2020-11-06

Next 16 of the 60 Lessons in the Marketing Seminar by Seth Godin

This is a sequel to First 10 of the 60 Lessons in the Marketing Seminar by Seth Godin. Here are my answers to the prompts from two of the lessons in Lessons 11-26:

Status Roles and Tension

One of the most important messages I would like to deliver through my practice of Jewish life coaching as well as my teaching of Jewish spirituality, on which this practice is based, is the importance of the awareness that status of any kind is an illusion of the individual and collective egos and we have to go beyond it to have a meaningful life true to our higher self. I'm fully aware that this message won't be understood except by a small number of people.

When I was still a prisoner of my own egoic mind, I was also trapped in this illusion. Since I became aware of this, I have been trying to tame my ego. I have absolutely no intension of manipulating my potential clients with this illusion.

Please allow me to quote one passage about the higher self from a new book by Wayne Dyer entitled The Power of Awakening, which I happened to read yesterday:

Your ego tells you that you have to compete and consume. In order to prove yourself, you must have more toys. You need to accumulate more. You must achieve more. Your ego tells you that how good your body looks and how you smell and how much jewelry you have is important. There is a whole world of egos dealing with egos out there, everybody telling everybody how important they are. But you don't have to give in to that! You don't have to say, "Yes, but you should have heard what I did! Let me tell you.

The less self-absorbed you are, the more freedom you have. When you're so hung up on everything having to be a certain way, your freedom is taken away from you. The ego promotes that sort of attachment, while the higher self is unattached to it.

It can be helpful to think of the ego like a shadow: When you go out into the light, you cast a shadow. The shadow, like your ego, is not real. You can't get hold of it. It's an illusion. Your higher self, of course, is what is real. It's wonderful to know your real self because then you don't live with the illusory shadow, which is always changing.

Similarly, you look at this packaging you're in, and every gray hair and wrinkle that appears is like a little notification that reminds you of your death. The ego wants you to believe that your body is where you should attach your primary identification. For the ego, the most embarrassing event in the world is death. But you know you are not this body; you are that which is observing it. Your real self is eternal and changeless.

The most fundemental tension in our life is between our ego and our higher self. We have to tame our ego before it tames our higher self.

Existential Needs vs. Dreams and Desires

The first and most vivid image of my target clientele - prisoners of their own egoic mind - that comes into my mind is that of cavemen in Plato's famous (and my favorite) allegory of the cave.

I myself am a former caveman. Until I had the luck to take a glimpse of the world outside the cave through a crack that suddenly opened by some unexpected suffering, which I came to consider "Divine grace" later, I never imagined that another world existed. Somehow I've successfully escaped from this cave and started enjoying a totally different life that is also aligned with my soul purpose.

Though I've already left the cave, I still keep visiting it without entering it and whispering to those who come with curiosity to this small crack from which I escaped about the outside world, hoping to convince them to follow me.

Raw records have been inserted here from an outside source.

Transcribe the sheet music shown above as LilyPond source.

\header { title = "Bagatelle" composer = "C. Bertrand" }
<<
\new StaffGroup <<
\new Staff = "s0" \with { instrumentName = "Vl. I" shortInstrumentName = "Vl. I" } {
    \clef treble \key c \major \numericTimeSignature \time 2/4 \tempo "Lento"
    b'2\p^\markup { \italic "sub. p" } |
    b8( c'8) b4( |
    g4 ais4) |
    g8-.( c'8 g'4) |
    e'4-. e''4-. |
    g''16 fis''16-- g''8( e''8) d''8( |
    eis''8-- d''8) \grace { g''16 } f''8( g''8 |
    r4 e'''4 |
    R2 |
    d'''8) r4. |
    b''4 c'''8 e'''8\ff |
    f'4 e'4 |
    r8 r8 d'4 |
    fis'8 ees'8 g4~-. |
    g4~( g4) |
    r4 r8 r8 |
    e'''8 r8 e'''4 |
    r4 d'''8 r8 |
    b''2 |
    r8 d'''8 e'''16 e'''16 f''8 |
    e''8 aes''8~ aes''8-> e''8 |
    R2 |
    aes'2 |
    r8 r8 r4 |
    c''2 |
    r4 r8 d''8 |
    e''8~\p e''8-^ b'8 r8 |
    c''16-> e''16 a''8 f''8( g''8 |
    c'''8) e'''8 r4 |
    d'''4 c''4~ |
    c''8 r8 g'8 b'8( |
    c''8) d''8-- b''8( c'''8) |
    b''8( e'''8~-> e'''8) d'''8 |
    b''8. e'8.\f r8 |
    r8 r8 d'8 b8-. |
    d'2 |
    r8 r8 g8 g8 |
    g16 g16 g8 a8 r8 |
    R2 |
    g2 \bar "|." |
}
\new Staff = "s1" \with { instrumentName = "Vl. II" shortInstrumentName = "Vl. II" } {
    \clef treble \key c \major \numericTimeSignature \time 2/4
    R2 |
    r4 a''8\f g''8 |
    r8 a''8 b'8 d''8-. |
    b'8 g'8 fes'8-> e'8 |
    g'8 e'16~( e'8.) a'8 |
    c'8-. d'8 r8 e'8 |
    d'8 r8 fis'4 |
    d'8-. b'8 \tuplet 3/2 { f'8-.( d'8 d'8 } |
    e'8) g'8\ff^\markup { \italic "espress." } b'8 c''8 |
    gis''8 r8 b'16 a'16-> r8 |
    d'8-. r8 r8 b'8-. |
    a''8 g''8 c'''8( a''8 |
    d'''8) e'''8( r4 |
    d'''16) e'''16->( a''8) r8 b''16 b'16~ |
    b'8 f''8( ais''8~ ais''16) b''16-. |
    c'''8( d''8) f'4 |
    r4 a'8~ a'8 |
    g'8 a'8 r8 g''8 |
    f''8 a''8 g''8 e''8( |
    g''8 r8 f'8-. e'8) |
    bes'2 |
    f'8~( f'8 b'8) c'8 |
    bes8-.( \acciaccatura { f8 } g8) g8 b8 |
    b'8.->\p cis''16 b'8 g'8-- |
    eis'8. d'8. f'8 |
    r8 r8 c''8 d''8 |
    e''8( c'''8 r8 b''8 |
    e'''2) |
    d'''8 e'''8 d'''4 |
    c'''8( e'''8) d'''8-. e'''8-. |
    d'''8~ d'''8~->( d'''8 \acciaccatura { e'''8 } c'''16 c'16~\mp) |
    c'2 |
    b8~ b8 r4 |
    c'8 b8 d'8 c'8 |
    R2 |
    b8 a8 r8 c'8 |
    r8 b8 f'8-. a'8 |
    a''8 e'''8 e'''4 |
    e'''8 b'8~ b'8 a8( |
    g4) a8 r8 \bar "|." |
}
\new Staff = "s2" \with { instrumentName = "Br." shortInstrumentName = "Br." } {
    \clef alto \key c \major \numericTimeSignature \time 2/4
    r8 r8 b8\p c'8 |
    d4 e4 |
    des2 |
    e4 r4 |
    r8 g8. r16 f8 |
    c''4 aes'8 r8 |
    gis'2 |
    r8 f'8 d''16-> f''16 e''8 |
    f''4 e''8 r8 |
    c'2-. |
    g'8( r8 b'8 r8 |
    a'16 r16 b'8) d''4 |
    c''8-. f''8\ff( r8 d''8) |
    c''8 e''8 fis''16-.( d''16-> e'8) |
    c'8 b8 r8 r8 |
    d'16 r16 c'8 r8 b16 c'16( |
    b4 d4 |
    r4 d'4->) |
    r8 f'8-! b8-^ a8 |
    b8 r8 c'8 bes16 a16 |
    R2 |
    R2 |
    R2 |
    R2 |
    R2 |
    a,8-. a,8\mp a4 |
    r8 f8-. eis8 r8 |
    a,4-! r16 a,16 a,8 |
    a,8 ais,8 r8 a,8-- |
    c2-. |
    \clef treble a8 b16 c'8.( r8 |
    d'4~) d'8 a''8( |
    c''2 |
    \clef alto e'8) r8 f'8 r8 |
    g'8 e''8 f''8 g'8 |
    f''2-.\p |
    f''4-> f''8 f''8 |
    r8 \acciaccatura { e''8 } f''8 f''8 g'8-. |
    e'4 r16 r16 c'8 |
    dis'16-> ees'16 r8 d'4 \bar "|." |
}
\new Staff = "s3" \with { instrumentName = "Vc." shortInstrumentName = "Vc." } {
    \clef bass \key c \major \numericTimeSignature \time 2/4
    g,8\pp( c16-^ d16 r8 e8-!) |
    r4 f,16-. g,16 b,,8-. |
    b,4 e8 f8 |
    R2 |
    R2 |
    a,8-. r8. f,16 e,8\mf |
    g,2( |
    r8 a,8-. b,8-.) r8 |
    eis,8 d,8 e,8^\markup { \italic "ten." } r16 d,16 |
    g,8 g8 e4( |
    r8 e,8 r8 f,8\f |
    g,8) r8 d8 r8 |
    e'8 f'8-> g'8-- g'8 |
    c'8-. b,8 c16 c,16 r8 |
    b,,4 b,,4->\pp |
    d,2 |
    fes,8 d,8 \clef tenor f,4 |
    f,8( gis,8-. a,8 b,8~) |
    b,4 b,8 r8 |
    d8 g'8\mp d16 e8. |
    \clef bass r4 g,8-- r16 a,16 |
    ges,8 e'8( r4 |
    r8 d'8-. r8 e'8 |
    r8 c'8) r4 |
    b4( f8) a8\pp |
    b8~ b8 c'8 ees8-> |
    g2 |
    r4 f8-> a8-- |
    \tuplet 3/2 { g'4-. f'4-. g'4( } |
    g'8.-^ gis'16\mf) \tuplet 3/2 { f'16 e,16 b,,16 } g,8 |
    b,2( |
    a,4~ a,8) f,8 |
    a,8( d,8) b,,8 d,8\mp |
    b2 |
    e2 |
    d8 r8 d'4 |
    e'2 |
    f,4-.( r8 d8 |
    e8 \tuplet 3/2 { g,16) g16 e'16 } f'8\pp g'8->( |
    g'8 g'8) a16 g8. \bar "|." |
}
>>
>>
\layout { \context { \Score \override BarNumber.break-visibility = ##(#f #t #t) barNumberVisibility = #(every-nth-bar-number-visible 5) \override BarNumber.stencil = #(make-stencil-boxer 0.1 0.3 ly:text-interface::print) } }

Their existential needs may be fully met in this cave, but a totally different life filled with joy is possible outside the cave.

Some of my former fellow cavemen start realizing for the first time that they have been in the cave their entire life and even start dreaming of escaping from it. But not many of them have the courage to leave this cave. Even the most courageous still seem to hesitate to fully trust me. They seem to be desiring to have some external confirmation that will push them into water.

This is where I am now. I have been trying in vain to convince many cavemen to trust what I've been telling them in various ways. What else should or can I tell them and in what other ways should or can I tell them so that they may allow me to help them escape from their cave?